He shot His arrows deep into my heart. The thought of my suffering and hopelessness is bitter beyond words. I will never forget this awful time, as I grieve over my loss. YET I DARE to Hope when I remember this: The UNFAILING Love of the Lord NEVER ENDS! By His mercies we have been kept from complete destruction.
Lamentations 3:13,19-22

Friday, August 19, 2011

Im making a few changes to the blog. I want to change the name of my blog and heres why.... One is that Ive never liked the name 'The Southern Cricket'. I named it that because I, at the time thought I would be blogging about decorating and thrift store finds but now I feel HE had me start this blog to tell His story. He was preparing me to write my heart. So thats why I have decided to change it. Still not sure on the name but I have a few ideas. Maybe you all can help me with it! So here is a little story for yall to help me decided.
We knew from the time Tate was diagnosed with Trisomy 18 that his life on earth could be short. Throughout pregnancy we always felt the Lords presence in our lives, but much, much more than we ever expected. We felt we were called to be Tates parents. The Lord knew we would love him no matter the diagnoses. As the months of pregnancy went by we started to understand, through much prayer, the Lords decision to use us. It was up to us, through Tates life to tell about the Lords mercy and grace. Through blogging it helped me grow as a christian, as a mother and as a person in general. I wanted to shout from the mountain tops what a Mighty God we serve, yes, even through this terrible situation! We prayed and prayed and prayed for our son. We prayed that His will be done and that His Glory would shine through this situation! We prayed for our son to be healed IF it was the Lords will! We felt over time that the Lord was telling us, Tates time here with us would be short but of course, we never knew exactly how long that would be. Would it be just pregnancy, minutes after birth, or would he go home? All we could do was have faith that the Lords will would be done and pray for understanding.
I put myself in the word of God everyday. I wanted the Lord in every second of my life. I knew without Him I wouldnt be able to handle what was going to happen. My prayer life became better and my life became better. The Lord was working in my heart during this time! Im not sure at what point I started thinking differently about Tates time. I started getting things ready for him to come home. All those months of being told he would NOT come home by so many doctors, I stopped and listened to the Lord and I felt he gave me a peace about Tates time. I started praying for time with Tate more and more. I wanted him so badly and I just wanted a little time with the little boy who changed my life. Because of this little boy, I then and still now have the best relationship with the Lord and to me thats the greatest gift of all. As my pregnancy was coming to an end, the Lord blessed me with this calmness! He wrapped His loving arms around us and walked us through the valley! Tate died the day he was born and the Lord brought him back to us. That was the Lord showing His power! It was God who gave Tate life that day not a machine or a doctor! 53 days with Tate is more than anyone ever expected. All things are made possible with the Lord! After 2 days in the hospital we took Tate home and loved on him for 51 days! Even though Tate is gone, the Lord Granted me what I asked of Him..Time with Tate. The Lord GRANTED us and the world 53 days of His awesome Wonders through Baby Tate! Im thankful that the Lord found favor with David and I to be Tates parents! What an honor it is! Tate may have never said one word but his eyes said I love you every time I looked at him and I know the Lord looks into my heart and sees my pain and he will one day wash it all away and give the ultimate reward...Heaven! Where time with Tate is for all eternity! Im thankful the Lord saw who I could become when he chose me to be Tates mom and not the person I was. I pray that I can continue to make the Lord smile upon me and use this blog to show even through heartache comes joy. While I am still heartbroken, I look forward to the Joy that comes in the morning! Our lives are forever different because of one little innocent baby! Isnt that true for everyone! 
Thank you Lord for granting me what I asked of you! Those 53 days were the best days of my life!   

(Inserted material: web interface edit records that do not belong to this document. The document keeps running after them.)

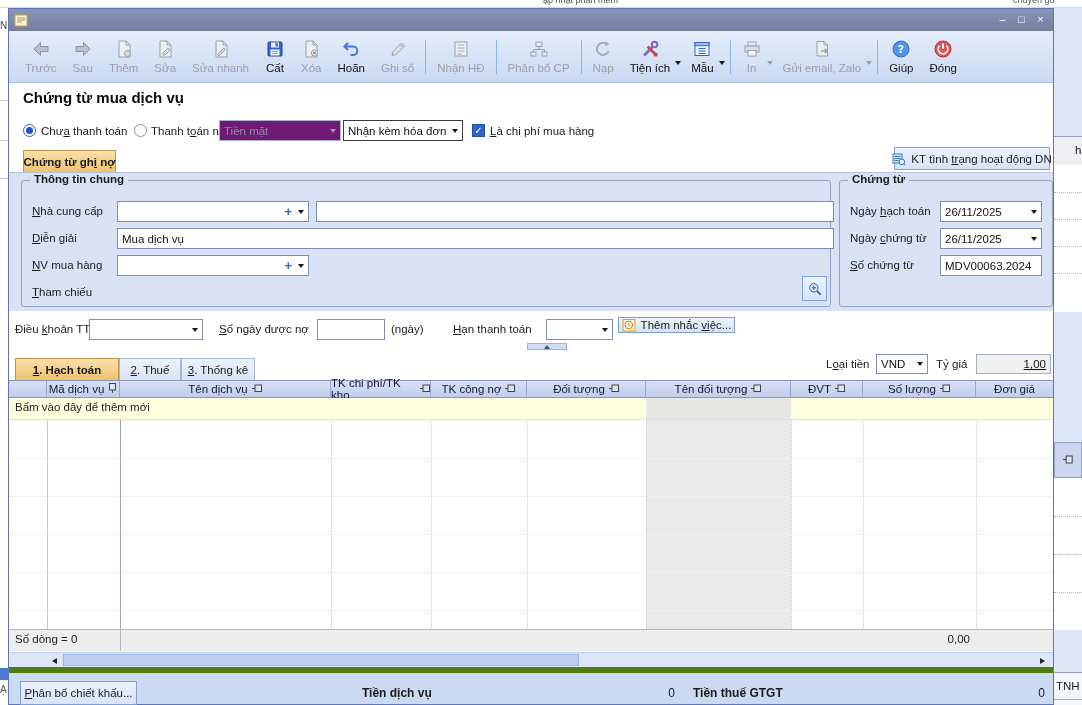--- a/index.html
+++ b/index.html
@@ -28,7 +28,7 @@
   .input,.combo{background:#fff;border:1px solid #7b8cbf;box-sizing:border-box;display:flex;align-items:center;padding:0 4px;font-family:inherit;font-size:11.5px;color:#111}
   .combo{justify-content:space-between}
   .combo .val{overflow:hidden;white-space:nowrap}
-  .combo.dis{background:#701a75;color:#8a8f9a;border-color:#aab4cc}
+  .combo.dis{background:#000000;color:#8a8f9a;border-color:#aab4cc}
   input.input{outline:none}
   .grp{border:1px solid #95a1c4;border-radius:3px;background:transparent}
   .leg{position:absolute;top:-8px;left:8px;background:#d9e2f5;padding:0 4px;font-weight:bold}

 I prayed fro this child, and the Lord granted me what I asked of Him.-1 Samuel 1:27

New Blog name-
"Granted Fifty-Three"
"Fifty-Three Granted"
"Granted Me with Fifty-Three"
-not sure because it wasnt just me? but the verse says "me"
"Fifty-Three Blessings"
just "Fifty-Three"
-yes I like 53 spelled out : )
I would use "Time with Tate" but I have other plans for that title....
tell me what you think?

You will still be able to type in "thesoutherncricket.blogspot.com"
just trying to find a new title
I hope this isnt going to be confusing!



3 comments:

angela said...

Thank you for sharing sweet Baby Tate with all of us. He has changed the way I pray.
I like Fifty-three days of Grace and Fifty-three Blessings.

Emily said...

praying for you and your family often! thank you for sharing Tate's precious life with us!

i like "He Granted Me With Fifty-Three". :)

Shalita said...

I thought it would be "Time with Tate," but you answered that already. I can't wait to see how you use that...

I like Fifty-three Blessings!

Thank you for blessing us and sharing the story of precious Baby Tate!